Ripples in water

Come together - how converged communications can help

Converged communications offered the business-enhancing potential to make the merger of two water utilities viable and beneficial

Written by Lisa Kelly

As a water company, you are doing a good job if a customer never calls you with a problem

Mary Sabalis head of business systems, South East Water

Mergers are always a time of huge upheaval, but as utility firms South East Water (SEW) and Mid Kent Water proved, moments of turmoil can provide the impetus to commit to sweeping changes in methods.

When the companies merged last year, they saw an opportunity to drive efficiencies and improve customer services through a converged communications strategy. These twin improvements are critical to the success of the new company – ­ the merger was approved by the regulators on the condition that SEW, now the UK’s second largest water-only company, let efficiency gains trickle down to its 2.1 million customers in Kent, Sussex, Surrey, Hampshire and Berkshire.

By consolidating all voice and data traffic onto the next-generation digital network provided by ntl:Telewest Business and by moving to a new IP infrastructure which uses Cisco technology for its call centre platform, savings are racking up. Simultaneously, call-centre agents and field staff have greater access to critical information.

Mary Sabalis, head of business systems for SEW, says that aside from satisfying Ofwat, the water services regulatory authority, its strategy will safeguard business in the future.

“We have removed the technical barriers to providing excellent customer service. We are also starting to see the beginnings of competition, with talks about other companies being able to sell water on our behalf,” she says.

“If we provide poor service, customers are more likely to sign up to someone else, which encourages us to achieve the maximum potential of the new system to improve customer service.”

The Internet Protocol Virtual Private Network (IPVPN) ­ – which covers eight principal sites and 55 water stations – ­ provides a secure, flexible and managed infrastructure for carrying voice, video and data traffic, providing higher bandwidth for information sharing between employees.

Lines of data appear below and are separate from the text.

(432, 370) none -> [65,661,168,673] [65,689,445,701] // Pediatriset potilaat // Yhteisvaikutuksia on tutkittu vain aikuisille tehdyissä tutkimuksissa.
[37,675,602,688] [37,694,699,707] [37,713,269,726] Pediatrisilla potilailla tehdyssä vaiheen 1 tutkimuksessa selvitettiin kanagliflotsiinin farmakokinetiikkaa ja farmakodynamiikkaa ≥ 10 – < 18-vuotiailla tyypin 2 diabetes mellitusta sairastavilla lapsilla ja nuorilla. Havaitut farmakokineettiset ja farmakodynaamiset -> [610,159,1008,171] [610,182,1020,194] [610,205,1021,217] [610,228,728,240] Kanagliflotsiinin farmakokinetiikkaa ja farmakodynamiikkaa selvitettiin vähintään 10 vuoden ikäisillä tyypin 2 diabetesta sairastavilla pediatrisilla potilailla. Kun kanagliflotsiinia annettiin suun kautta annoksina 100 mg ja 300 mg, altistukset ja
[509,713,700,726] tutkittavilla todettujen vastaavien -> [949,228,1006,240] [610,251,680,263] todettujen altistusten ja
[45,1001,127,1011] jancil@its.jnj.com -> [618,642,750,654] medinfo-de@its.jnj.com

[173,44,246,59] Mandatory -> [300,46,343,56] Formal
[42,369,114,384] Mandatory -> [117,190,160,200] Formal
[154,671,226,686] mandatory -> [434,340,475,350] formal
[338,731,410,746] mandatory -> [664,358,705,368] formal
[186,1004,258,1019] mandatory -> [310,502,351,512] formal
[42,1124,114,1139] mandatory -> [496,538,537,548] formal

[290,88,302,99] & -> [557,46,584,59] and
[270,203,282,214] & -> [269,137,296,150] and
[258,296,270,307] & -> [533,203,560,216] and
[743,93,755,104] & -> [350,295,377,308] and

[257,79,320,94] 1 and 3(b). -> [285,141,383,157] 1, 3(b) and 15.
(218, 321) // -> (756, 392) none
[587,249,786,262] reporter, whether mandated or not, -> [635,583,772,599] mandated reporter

Sabalis, who came from Mid Kent Water, says that planning has been crucial to success. “Before I left, all the building blocks were in place for voice over IP (VoIP) and wireless, with a pilot in one site and all telemetry sites on the IPVPN. There was a big planning exercise, where the network needed to take us in the future and all the groundwork was laid for IP telephony as both legacy systems for voice needed to be replaced,” she says.

The pilot for IP telephony was carried out in the Snodland and Haywards Heath sites, before being rolled out across the group.

Sabalis says there will be significant savings on inter-company phone calls as previously calls between Snodland and Haywards Heath – ­ the headquarters of the water companies established pre-merger – ­ relied on external numbers.

She says further savings will be made when videoconferencing takes off in the next couple of months between the three major sites at Snodland, Haywards Heath and Frimley.

“We have departments located at separate sites. It was good to meet people face to face when we merged, but now we have got to know each other properly, videoconferencing will help cut down on travel. Voice conferencing is great, but if a meeting necessitates showing documents then videoconferencing is the answer,” says Sabalis.

For videoconferencing to work, Sabalis says that preparation is vital. “You have to site it properly by ensuring good acoustics and lighting, which should take about 10 days per site,” she says. One of the biggest effects of the new network is on call centre operations. During the merger process, a decision was taken to insource the call centre to comply with SEW’s identity as a community-based company.

“We had insourced the contact centre at Mid Kent Water to provide a better service, as water companies rely on having local knowledge. South East Water had an outsourced contact centre in Bristol, but we expanded the team on the Mid Kent side and are fully insourced,” says Sabalis.

Having an IP contact centre means that extra agents can be added to meet spikes in demand. “As a water company, you are doing a good job if a customer never calls you with a problem, but obviously we do get calls about billing and leaks and Ofwat regulates the call abandonment rate. “The IP contact centre means that we can staff up seamlessly,” says Sabalis.